Novel methodology to predict hypoglycaemia rates with basal insulin in real-world populations

Novel methodology to predict hypoglycaemia rates with basal insulin in real-world populations

January 25, 2020 1 By Jose Scott


People with diabetes who require basal insulin
to achieve blood glucose control can be at risk of hypoglycaemia , where blood glucose
levels drop too low. In randomised clinical trials (or RCTs), use of second-generation basal insulin analogues, such as insulin glargine 300 units/mL (known as Glargine 300) and insulin degludec, results in similar glycated haemoglobin reductions compared with first-generation basal insulin
analogues, such as glargine 100 and insulin detemir, but with less hypoglycaemia. However, it is not known whether these results
translate directly to routine clinical practice, as RCTs often apply strict inclusion and exclusion
criteria, meaning that they may not be generalisable to real-life situations. Electronic medical
records are a source of rich real-world data, but using them to make comparisons between
different treatments can be difficult because results might be biased by confounding data,
something that the randomisation in RCTs is designed to minimise. In order to make the most of large amounts
of data, such as those from electronic medical records, computers can be programmed to model
complex data relationships and can even ‘learn’ from the data to make predictions. This is a process called ‘machine learning’. The LIGHTNING study uses advanced methods, including machine learning, to predict hypoglycaemia
rates in people with type 2 diabetes using first-and second-generation basal insulin
analogues, by analysing electronic medical records.

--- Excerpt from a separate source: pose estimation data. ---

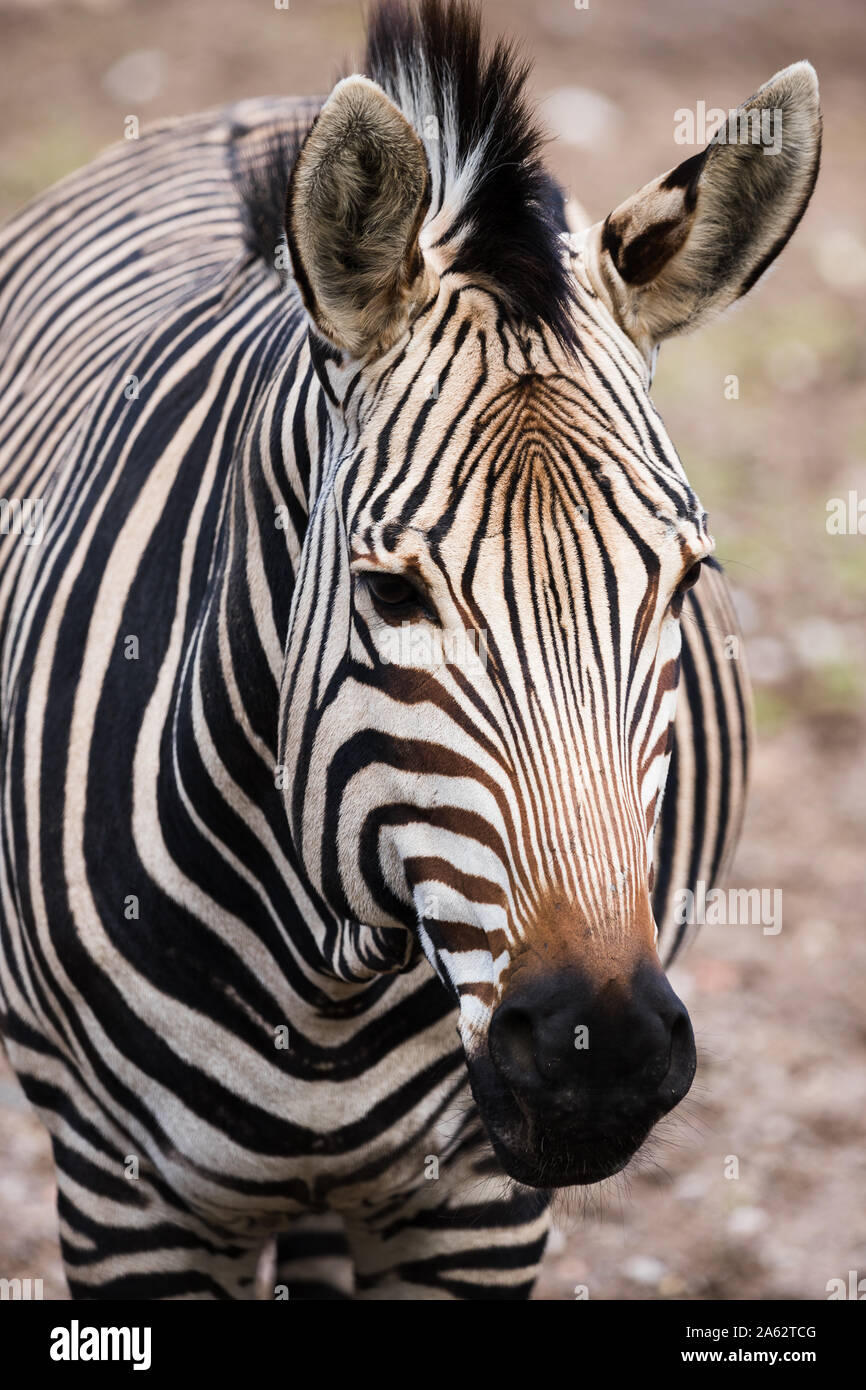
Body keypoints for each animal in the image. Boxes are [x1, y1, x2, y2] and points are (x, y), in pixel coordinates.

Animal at [0, 0, 819, 1300]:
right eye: (388, 590)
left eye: (685, 585)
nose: (599, 1053)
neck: (325, 977)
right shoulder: (127, 1197)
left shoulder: (474, 1199)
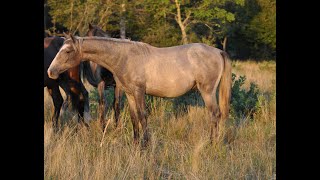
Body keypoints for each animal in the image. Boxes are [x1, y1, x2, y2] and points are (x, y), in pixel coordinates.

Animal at [47, 33, 231, 146]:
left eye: (68, 51)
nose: (50, 71)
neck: (125, 57)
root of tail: (218, 51)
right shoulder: (129, 94)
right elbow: (134, 117)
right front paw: (136, 144)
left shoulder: (138, 92)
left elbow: (143, 116)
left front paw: (146, 144)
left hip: (207, 92)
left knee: (215, 114)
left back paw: (212, 143)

Factors that contribute to hypoglycaemia
rates in patients using a particular basal insulin are first modelled using part of the
dataset called the training dataset. This basal-insulin-specific model is then
applied to the rest of the dataset (called the ‘test dataset’) to see if it accurately
predicts hypoglycaemia rates in this subset. Changes are made to the model to improve prediction
accuracy, before the model is applied to the test dataset again, then changed again, then
tested again, and so on, until prediction is optimized. At that point, the optimized model is applied
to the full dataset, irrespective of what treatment the patients were using, to give
a prediction of what hypoglycaemia rates would be if all patients were using the basal insulin
being modelled. This whole process is repeated many times
for a particular basal insulin (to obtain estimates of variability), and
each basal-insulin-specific hypoglycaemia prediction model is generated in the same
way. Real-world data are an important adjunct to RCTs, and it is hoped that the predictive
models generated from the LIGHTNING study will aid clinical decision making.